SUPPLIED DATA Start Marker

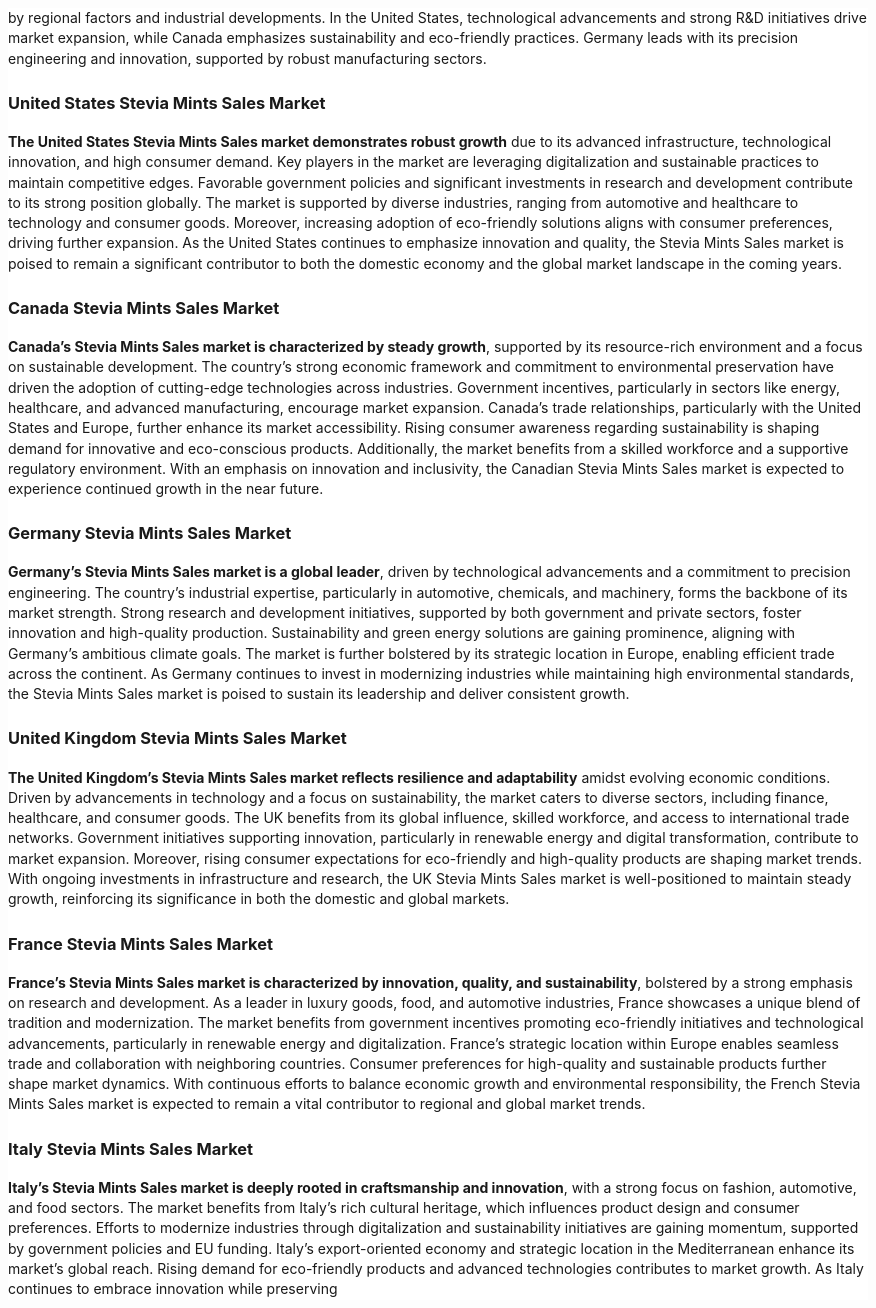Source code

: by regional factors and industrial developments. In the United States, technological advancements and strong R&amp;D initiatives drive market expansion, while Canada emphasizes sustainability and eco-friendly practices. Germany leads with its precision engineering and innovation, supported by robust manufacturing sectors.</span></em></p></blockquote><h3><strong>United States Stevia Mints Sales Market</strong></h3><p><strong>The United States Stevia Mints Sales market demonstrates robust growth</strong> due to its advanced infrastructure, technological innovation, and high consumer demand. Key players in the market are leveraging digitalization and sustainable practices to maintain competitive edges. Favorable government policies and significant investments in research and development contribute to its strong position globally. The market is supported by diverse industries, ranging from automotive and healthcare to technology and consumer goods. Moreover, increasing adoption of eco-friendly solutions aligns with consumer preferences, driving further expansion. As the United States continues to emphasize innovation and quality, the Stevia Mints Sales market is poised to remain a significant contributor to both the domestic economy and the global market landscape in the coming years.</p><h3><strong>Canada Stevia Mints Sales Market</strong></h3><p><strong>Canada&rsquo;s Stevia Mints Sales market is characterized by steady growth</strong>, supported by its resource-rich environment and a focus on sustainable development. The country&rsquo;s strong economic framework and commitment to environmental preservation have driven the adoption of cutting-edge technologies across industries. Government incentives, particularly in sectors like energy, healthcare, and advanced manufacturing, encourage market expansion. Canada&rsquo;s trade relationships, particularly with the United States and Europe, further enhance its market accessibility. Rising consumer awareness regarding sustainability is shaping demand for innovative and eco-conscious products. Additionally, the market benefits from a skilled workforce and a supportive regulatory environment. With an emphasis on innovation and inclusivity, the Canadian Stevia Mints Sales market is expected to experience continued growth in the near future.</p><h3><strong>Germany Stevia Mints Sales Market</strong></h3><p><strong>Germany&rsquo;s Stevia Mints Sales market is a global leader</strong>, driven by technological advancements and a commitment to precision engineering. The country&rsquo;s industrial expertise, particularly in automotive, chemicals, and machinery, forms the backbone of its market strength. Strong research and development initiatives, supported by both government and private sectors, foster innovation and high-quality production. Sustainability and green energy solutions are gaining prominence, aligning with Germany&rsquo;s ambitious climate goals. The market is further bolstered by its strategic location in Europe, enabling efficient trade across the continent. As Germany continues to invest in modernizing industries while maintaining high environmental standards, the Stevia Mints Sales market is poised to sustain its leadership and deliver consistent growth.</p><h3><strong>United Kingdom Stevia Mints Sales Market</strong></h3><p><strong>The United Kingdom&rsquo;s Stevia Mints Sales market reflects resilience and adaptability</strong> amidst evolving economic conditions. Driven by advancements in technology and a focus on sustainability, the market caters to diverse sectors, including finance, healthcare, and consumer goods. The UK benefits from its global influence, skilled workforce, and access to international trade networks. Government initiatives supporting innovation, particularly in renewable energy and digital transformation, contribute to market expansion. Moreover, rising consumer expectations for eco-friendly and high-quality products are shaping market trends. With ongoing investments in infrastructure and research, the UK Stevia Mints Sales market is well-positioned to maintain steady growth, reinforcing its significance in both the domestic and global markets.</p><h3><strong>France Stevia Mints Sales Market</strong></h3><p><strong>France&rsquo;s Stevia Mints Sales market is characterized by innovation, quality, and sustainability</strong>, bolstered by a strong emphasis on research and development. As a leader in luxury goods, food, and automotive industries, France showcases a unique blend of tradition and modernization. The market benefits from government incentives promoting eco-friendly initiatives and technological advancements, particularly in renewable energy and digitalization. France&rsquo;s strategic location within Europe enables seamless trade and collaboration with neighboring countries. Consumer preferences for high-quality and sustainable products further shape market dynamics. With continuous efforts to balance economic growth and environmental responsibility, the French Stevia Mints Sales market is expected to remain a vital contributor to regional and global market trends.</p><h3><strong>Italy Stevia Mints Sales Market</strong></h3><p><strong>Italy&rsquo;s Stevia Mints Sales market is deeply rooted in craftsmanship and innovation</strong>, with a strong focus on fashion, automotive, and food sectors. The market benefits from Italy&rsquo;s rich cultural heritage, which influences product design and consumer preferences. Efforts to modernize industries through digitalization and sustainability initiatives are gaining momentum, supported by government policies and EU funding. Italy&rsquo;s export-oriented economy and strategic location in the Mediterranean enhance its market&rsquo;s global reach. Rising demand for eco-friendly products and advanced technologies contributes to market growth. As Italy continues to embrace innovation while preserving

SUPPLIED DATA End Marker
SUPPLIED DATA Start Marker

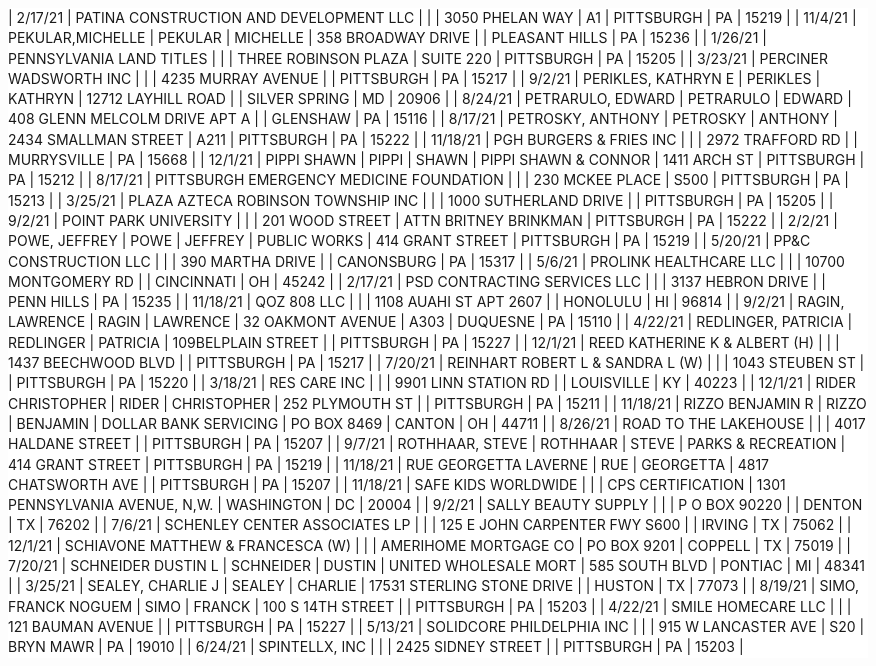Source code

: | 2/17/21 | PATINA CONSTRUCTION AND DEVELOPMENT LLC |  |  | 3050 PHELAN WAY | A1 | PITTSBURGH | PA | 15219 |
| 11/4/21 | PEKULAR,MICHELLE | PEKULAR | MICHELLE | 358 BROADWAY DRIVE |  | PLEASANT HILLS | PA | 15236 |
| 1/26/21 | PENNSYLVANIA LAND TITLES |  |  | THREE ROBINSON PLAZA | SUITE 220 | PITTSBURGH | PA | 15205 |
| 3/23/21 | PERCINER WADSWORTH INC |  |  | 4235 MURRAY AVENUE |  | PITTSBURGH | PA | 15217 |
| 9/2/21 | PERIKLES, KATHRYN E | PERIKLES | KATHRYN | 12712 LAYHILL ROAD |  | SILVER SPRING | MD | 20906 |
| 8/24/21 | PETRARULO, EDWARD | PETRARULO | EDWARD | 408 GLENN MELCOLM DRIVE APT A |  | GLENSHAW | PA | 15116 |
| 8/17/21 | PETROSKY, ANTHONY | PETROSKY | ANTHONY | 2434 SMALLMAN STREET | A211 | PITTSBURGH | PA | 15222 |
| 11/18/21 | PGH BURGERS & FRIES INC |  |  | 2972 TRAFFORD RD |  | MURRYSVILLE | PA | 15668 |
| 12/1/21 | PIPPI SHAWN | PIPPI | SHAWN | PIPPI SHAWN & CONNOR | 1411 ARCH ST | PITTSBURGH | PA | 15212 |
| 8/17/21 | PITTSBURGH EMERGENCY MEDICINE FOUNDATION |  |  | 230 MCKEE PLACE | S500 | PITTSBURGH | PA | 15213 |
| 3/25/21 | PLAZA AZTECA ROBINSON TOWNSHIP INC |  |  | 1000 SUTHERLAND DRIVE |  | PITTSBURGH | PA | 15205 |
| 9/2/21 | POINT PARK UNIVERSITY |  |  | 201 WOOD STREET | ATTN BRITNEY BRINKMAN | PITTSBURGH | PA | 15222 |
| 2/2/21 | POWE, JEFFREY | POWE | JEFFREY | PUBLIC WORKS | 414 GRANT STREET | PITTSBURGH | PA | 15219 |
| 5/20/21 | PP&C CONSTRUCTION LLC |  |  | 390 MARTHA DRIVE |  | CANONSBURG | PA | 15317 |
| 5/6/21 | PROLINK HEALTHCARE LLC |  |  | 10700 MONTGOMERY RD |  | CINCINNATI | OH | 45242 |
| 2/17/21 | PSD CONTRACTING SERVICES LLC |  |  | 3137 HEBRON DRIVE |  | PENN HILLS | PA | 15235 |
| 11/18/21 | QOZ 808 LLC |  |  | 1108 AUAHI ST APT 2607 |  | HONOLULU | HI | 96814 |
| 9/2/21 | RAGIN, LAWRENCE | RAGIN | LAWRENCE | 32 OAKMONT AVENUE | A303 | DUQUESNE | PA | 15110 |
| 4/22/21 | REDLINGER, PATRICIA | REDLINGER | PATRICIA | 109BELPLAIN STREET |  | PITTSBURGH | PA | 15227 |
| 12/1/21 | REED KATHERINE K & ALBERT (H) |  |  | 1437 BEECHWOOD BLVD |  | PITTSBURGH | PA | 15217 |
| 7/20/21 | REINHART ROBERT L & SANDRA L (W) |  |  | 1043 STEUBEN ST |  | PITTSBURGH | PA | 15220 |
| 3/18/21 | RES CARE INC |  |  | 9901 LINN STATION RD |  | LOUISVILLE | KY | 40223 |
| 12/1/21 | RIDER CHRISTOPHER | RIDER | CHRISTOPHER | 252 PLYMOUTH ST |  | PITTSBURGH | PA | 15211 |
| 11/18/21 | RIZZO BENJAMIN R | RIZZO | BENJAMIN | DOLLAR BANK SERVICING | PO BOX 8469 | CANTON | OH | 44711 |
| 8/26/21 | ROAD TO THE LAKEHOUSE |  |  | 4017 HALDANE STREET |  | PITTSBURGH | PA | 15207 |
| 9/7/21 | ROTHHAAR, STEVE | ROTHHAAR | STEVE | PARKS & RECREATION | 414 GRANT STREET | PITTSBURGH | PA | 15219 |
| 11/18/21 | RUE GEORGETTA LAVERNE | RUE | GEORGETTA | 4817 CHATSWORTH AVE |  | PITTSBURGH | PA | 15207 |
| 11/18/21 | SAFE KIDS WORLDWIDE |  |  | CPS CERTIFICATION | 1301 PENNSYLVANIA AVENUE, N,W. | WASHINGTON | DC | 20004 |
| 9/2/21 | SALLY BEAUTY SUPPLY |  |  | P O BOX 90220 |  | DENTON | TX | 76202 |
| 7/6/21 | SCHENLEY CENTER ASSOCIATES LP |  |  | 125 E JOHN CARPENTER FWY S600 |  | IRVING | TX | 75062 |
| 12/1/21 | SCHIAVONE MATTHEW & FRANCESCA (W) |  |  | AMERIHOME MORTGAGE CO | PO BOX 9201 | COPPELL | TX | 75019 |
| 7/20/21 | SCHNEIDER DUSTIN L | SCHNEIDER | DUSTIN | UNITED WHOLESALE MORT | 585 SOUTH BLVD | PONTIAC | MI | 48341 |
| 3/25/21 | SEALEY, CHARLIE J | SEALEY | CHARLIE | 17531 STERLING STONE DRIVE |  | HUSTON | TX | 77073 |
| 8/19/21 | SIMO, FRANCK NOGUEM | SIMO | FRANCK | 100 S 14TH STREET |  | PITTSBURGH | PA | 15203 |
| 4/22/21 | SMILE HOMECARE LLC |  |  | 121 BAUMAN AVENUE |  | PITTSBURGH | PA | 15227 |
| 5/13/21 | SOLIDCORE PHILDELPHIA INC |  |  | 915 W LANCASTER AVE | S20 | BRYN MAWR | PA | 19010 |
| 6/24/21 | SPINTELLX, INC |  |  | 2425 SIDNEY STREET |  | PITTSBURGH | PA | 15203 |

SUPPLIED DATA End Marker

= EXERCISE AIM =
Collect every line with the string "PLAZA" from the records, and copy each.

= FINAL ANSWER =
| 1/26/21 | PENNSYLVANIA LAND TITLES |  |  | THREE ROBINSON PLAZA | SUITE 220 | PITTSBURGH | PA | 15205 |
| 3/25/21 | PLAZA AZTECA ROBINSON TOWNSHIP INC |  |  | 1000 SUTHERLAND DRIVE |  | PITTSBURGH | PA | 15205 |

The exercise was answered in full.